WHAT NEEDS TO BE DONE: Without including any pictures, copy every line below exactly.

►

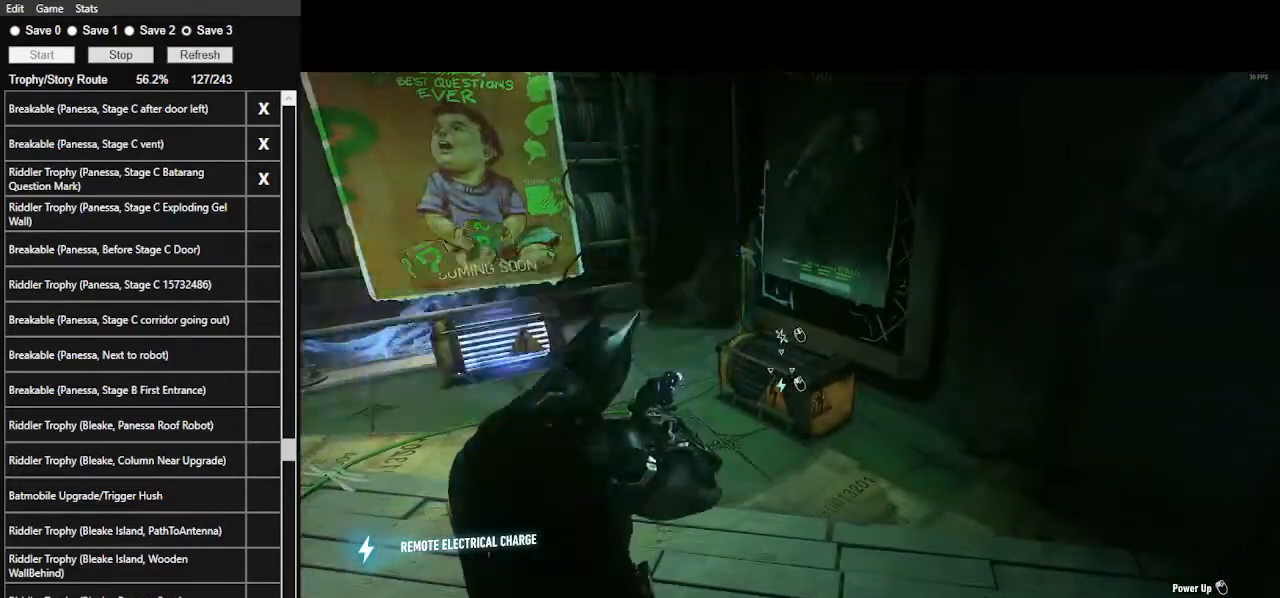
{"keys": [], "mouse": ["right"], "events": [[100, "mouse_left", "up"]]}
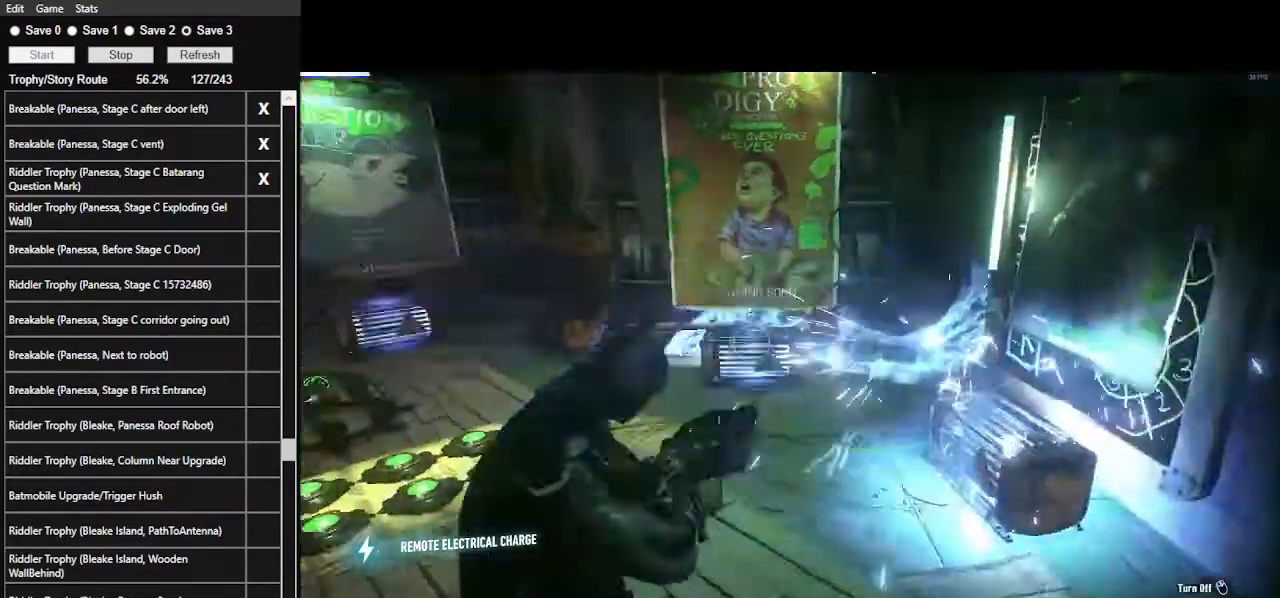
{"keys": [], "mouse": ["right"], "mouse_move": "still", "events": []}
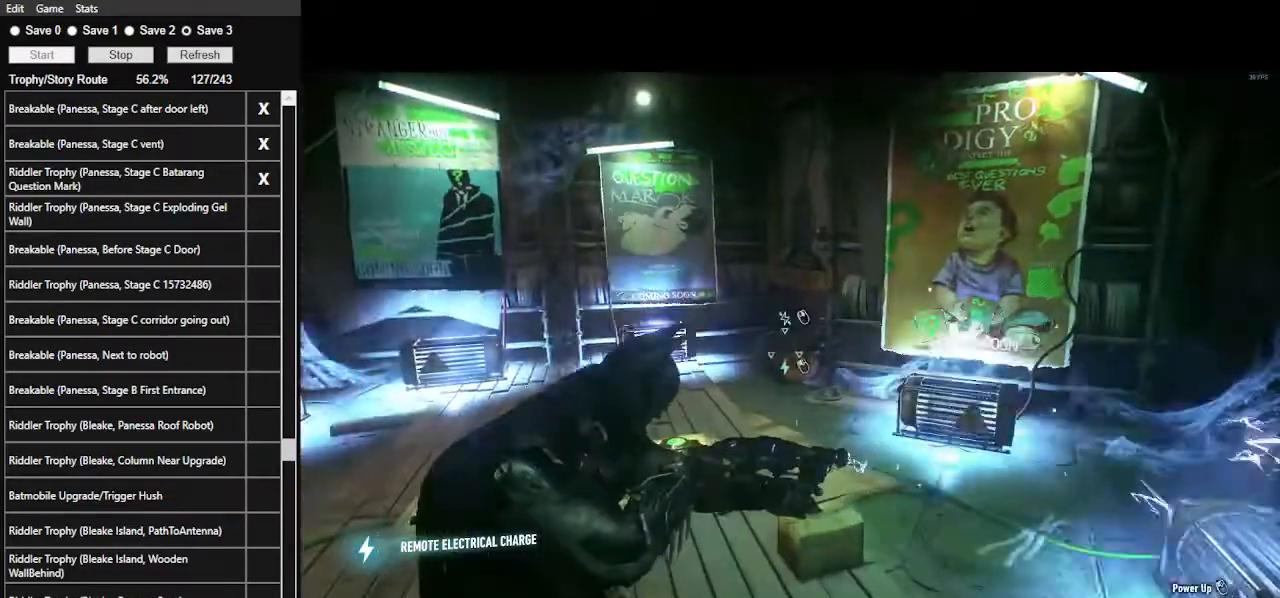
{"keys": [], "mouse": ["right"], "mouse_move": "still", "events": []}
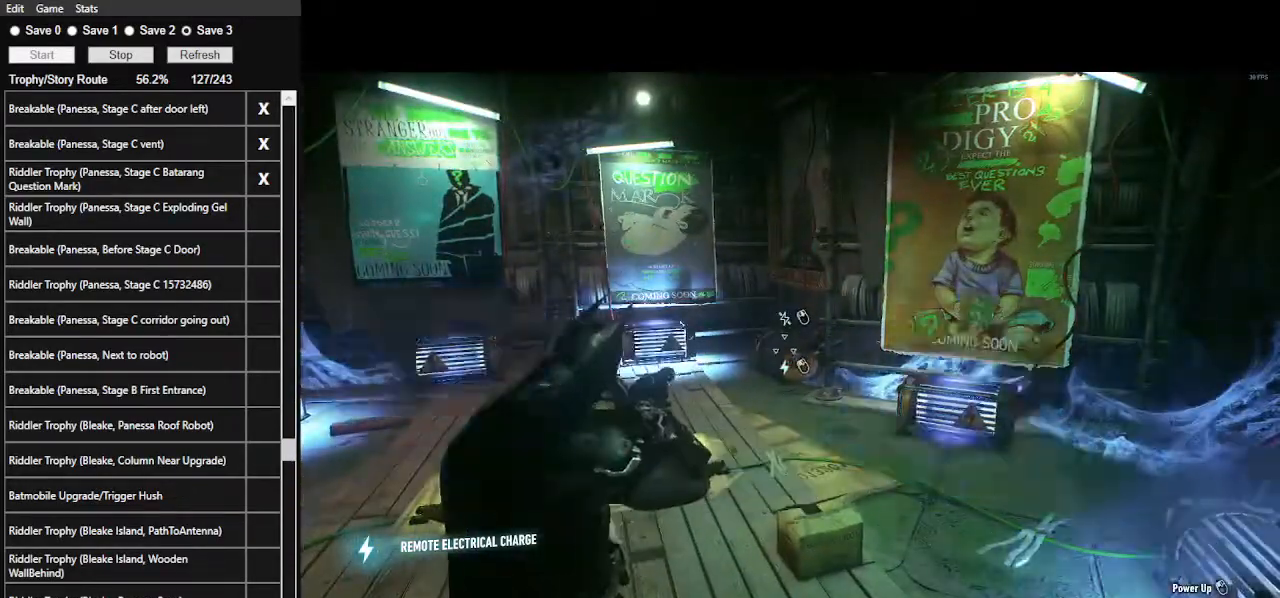
{"keys": [], "mouse": ["right"], "mouse_move": "still", "events": [[100, "mouse_left", "down"], [167, "mouse_left", "up"]]}
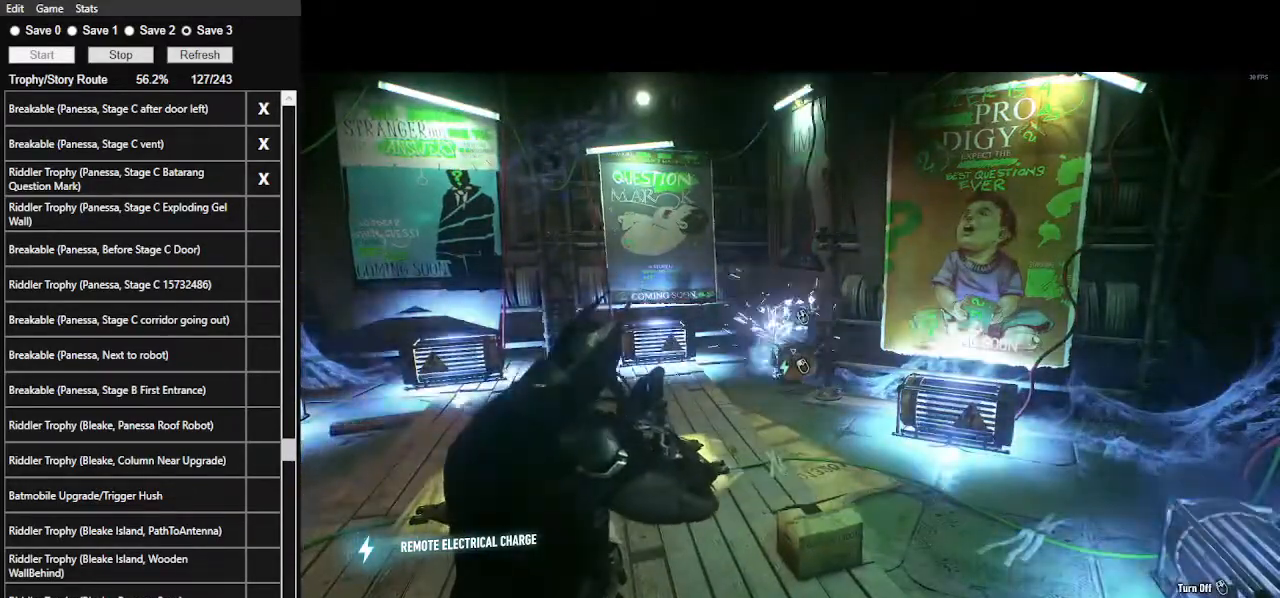
{"keys": [], "mouse": ["right"], "events": []}
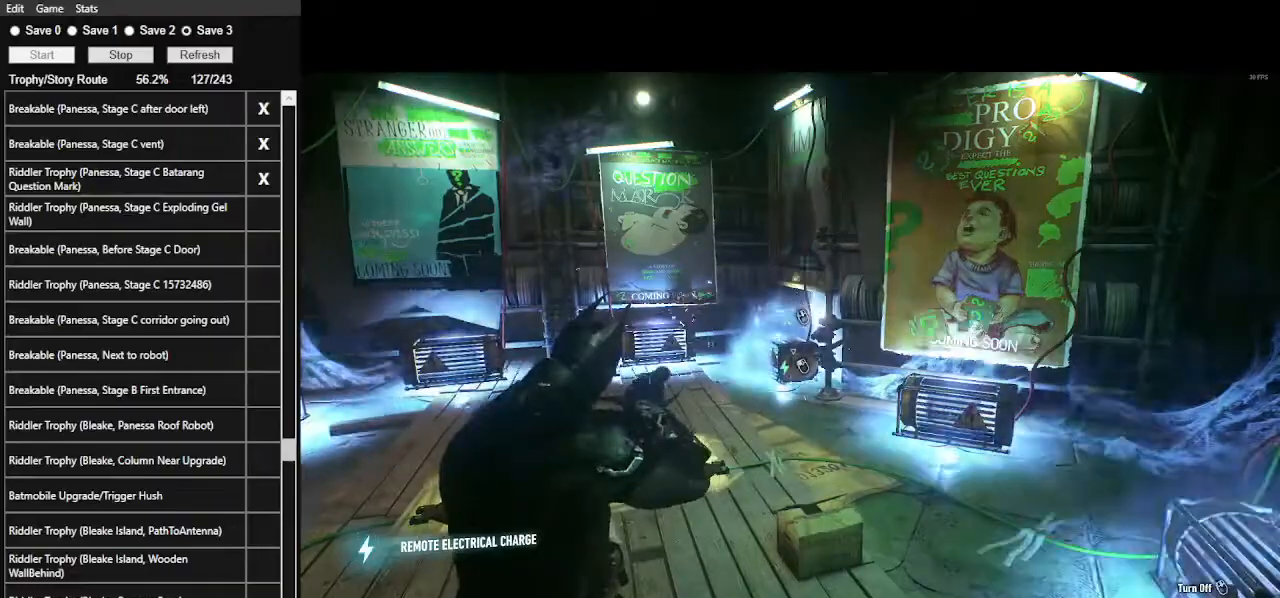
{"keys": [], "mouse": ["right"], "mouse_move": "left", "events": []}
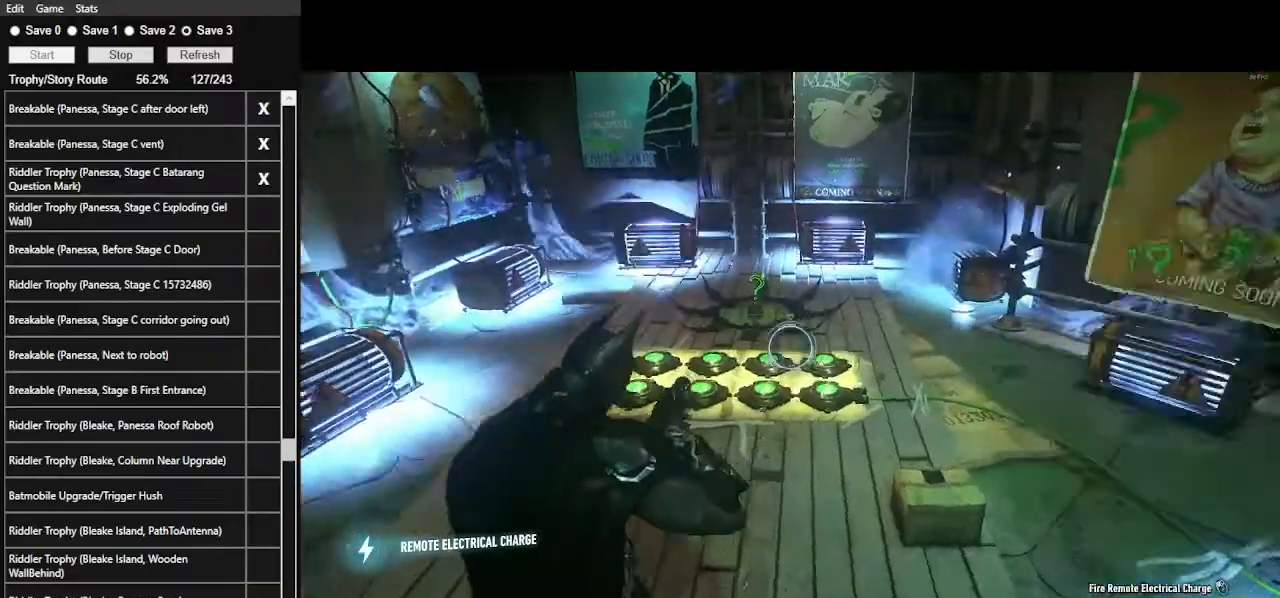
{"keys": [], "mouse": [], "events": [[200, "mouse_right", "up"]]}
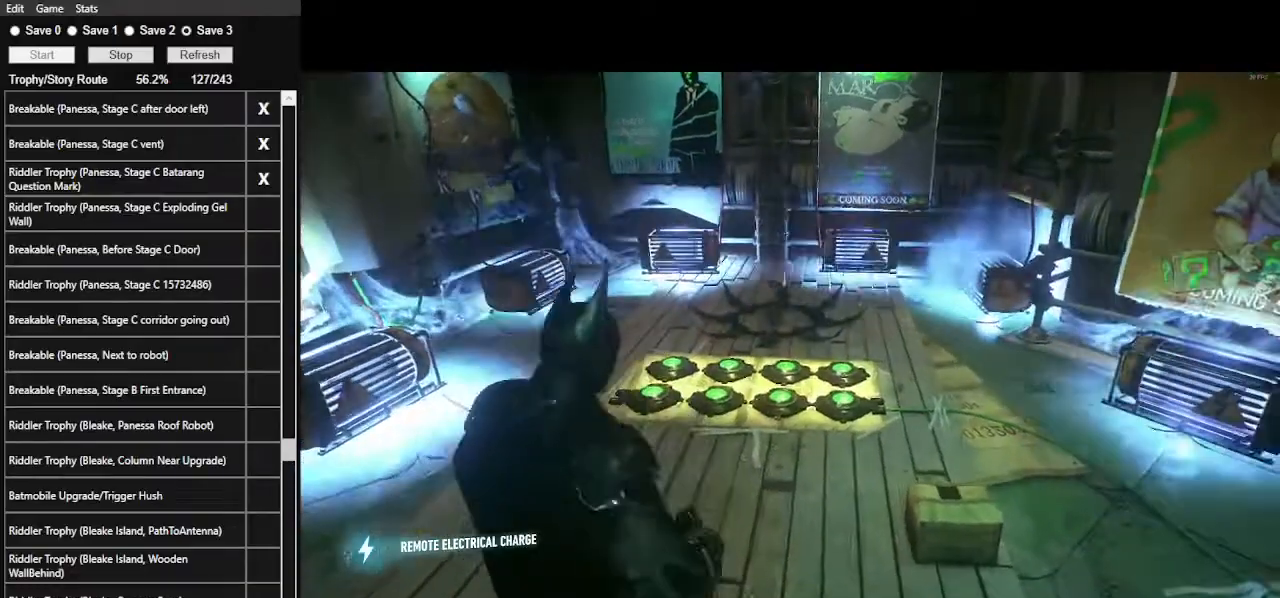
{"keys": ["2"], "mouse": [], "events": [[300, "2", "down"], [400, "2", "up"], [434, "2", "down"]]}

◄

EXPECTED OUTPUT:
{"keys": [], "mouse": ["right"], "events": [[100, "mouse_left", "up"]]}
{"keys": [], "mouse": ["right"], "mouse_move": "still", "events": []}
{"keys": [], "mouse": ["right"], "mouse_move": "still", "events": []}
{"keys": [], "mouse": ["right"], "mouse_move": "still", "events": [[100, "mouse_left", "down"], [167, "mouse_left", "up"]]}
{"keys": [], "mouse": ["right"], "events": []}
{"keys": [], "mouse": ["right"], "mouse_move": "left", "events": []}
{"keys": [], "mouse": [], "events": [[200, "mouse_right", "up"]]}
{"keys": ["2"], "mouse": [], "events": [[300, "2", "down"], [400, "2", "up"], [434, "2", "down"]]}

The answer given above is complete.